The $\ell_2$ regularizer in $\beta \in {\mathbb{R}}^{d+1}$ is defined as the squared $\ell_2$ norm of $\beta$: 

$
\begin{align}
\|\beta\|_2^2 = \sum_{i=1}^{d+1} \beta_i^2.  
\end{align}
$

Hence we shall now solve: 
$
\begin{align}
L_{\text{ridge}}(\beta_0, \beta_1,\ldots,\beta_d) = \sum_{i=1}^{n} [y^i - ( \beta_0 + \sum_{j=1}^{d} \beta_j x_j^i) ]^2 + \lambda \sum_{i=1}^{d+1} \beta_i^2. 
\end{align}
$ 

The above objective function is called $\textbf{ridge}$ regression objective. $\lambda>0$ is a regularization hyperparameter. 
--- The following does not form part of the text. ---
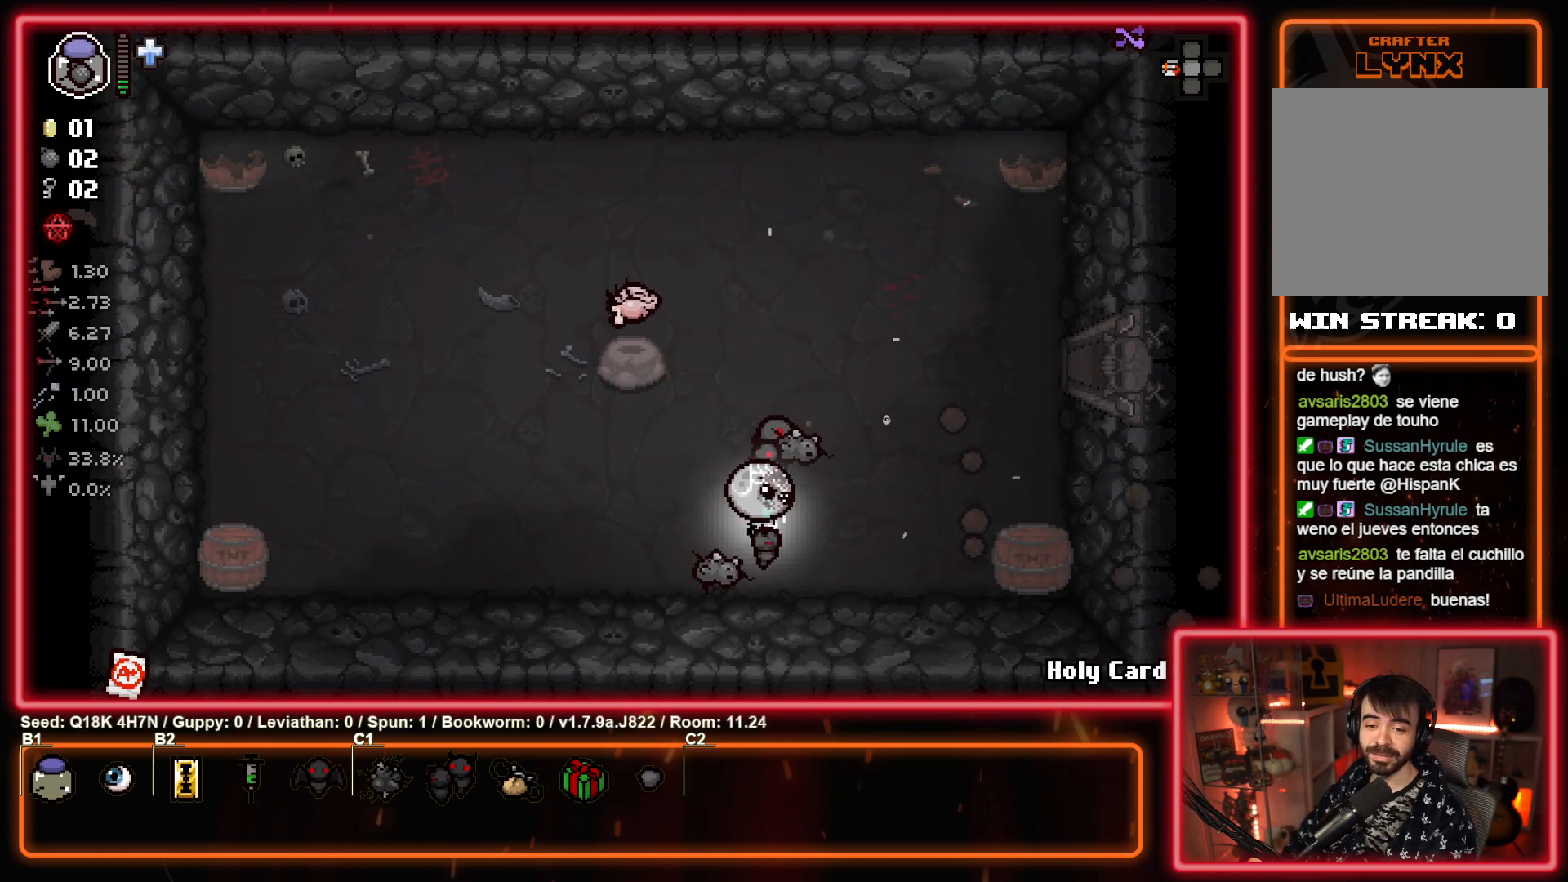
{"buttons": ["SQUARE"], "left_stick": "center", "events": [[117, "left_stick", "center"], [167, "SQUARE", "down"], [283, "left_stick", "left"], [333, "SQUARE", "up"], [467, "left_stick", "center"], [483, "SQUARE", "down"]]}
Now we can write the objective function as:

$
L_{\text{ridge}}(\beta) = \|\mathbf{y} - \mathbf{X}\mathbf{\beta} \|_F^2 + \lambda \|\beta\|_2^2.
$

To solve 

$
\min_\beta L_{\text{ridge}}(\beta) = \|\mathbf{y} - \mathbf{X}\mathbf{\beta} \|_F^2 + \lambda \|\beta\|_2^2, 
$
we find the gradient with respect to $\beta$ and equate to zero. 

Thus we get:

$
\begin{align}
\nabla_\beta L_{\text{ridge}}(\beta) &= \mathbf{0} \\ 
\implies -\mathbf{X}^\top \mathbf{y} + \mathbf{X}^\top\mathbf{X} \beta + \lambda I\beta &= \mathbf{0} \\ 
\implies \beta &= (\mathbf{X}^\top\mathbf{X}+\lambda I)^{-1} \mathbf{X}^\top \mathbf{y}. 
\end{align}
$

Note that the closed form expression for $\beta$ is always valid since $(\mathbf{X}^\top\mathbf{X}+\lambda I)$ is invertible.